Train – Budapest à Prague

Voyage de Budapest à Prague en Train

Après avoir terminé notre premier voyage en Hongrie au milieu des années 1980, ma femme et moi avons continué nos voyages en prenant un train tchèque de Budapest à Prague, une ville magnifique, bien sûr, mais le trajet en train était remarquable de plusieurs façons.

Nous avons déjeuné dans la voiture bar sur ce train. J’ai commandé une bière et, lorsque le serveur l’a amené, il l’a placé sur notre table avec un flambeau et a annoncé, « C’est le REAL Budweiser. » C’était un Budweiser, d’accord, mais c’était une bière qui avait été produite en la ville tchèque de Budweis depuis 1795 et c’était, et tout à fait naturellement, appelé Budweiser.

Alors que le train n’était pas ce que nous considérons maintenant comme un train à grande vitesse, je me souviens que nous nous sommes accélérés très rapidement en quittant la station de Budapest et, bien qu’il soit certainement possible que j’ai eu tort, je me souviens d’avoir deviné à l’époque que nous devait parcourir près de 100 milles-une-heure avant même de dégager la cour ferroviaire.

Environ une heure de route, sans préavis, le train est entré dans un tunnel et, comme il n’y avait pas d’éclairage dans la voiture – et je ne veux rien dire – nous nous sommes trouvés dans l’obscurité totale. Nous n’avons littéralement pas vu notre main devant notre visage. Il est difficile de se souvenir, mais je pense qu’il est sûr de dire que nous étions dans ce tunnel pendant au moins 8 à 10 minutes. Après seulement les premières minutes, il est devenu assez claustrophobe et je n’ai pas honte d’admettre que j’ai dû travailler dur pour supprimer un sentiment de panique. Je me demandais aussi à propos des gens qui se promenaient entre les voitures lorsque nous sommes entrés dans ce tunnel.
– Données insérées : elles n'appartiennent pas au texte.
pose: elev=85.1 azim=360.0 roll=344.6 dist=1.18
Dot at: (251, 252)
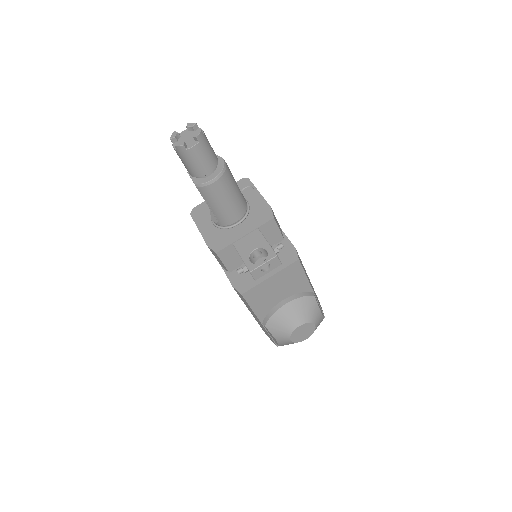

Ensuite, je me souviens de constater que toute la signalisation à l’intérieur du train – que le tabagisme était interdit ou qui s’arrangeaient en cas d’urgence, par exemple – tous ces signes étaient en cinq langues: hongrois, tchèque, russe, allemand et français. Pas d’anglais.
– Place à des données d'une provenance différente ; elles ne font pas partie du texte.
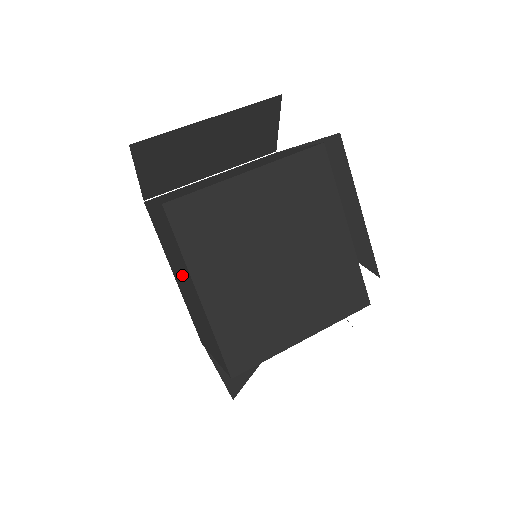
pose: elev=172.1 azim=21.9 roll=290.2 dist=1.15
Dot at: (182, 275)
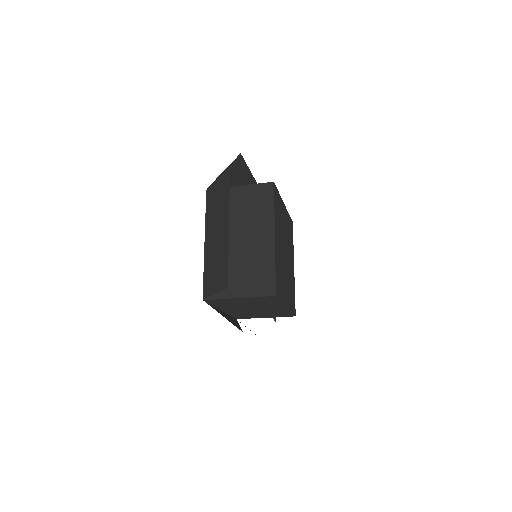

Prague, comme tout le monde le sait, est une ville magnifique et est, en fait, la seule grande ville d’Europe qui a émergé en bon état depuis la Deuxième Guerre mondiale. Avant que notre voyage ne commence, j’avais établi un contact avec un homme charmant vivant à Prague et nous l’avons contacté le premier matin. Dans les années 70 à l’époque, Mirek parlait un excellent anglais et a insisté pour nous faire visiter à pied de la ville. En tournant un coin en un point, nous avons rencontré un groupe de touristes russes en uniforme. « Et ici », murmura Mirek très tranquillement, son ton vibrant par effraction, « on peut voir un certain nombre de nos grands protecteurs ».

Plus tard, plus de sandwichs et quelques bières, Mirek a dit autant qu’il ressentait les Russes, les Allemands étaient bien pires. C’est alors que nous avons appris que pendant la Deuxième Guerre mondiale, il était ouvrier esclave depuis plus de deux ans dans une usine de munitions. « Malheureusement », at-il dit, « je crains que notre travail ait été très mauvaise ». Et il a fait un clin d’œil.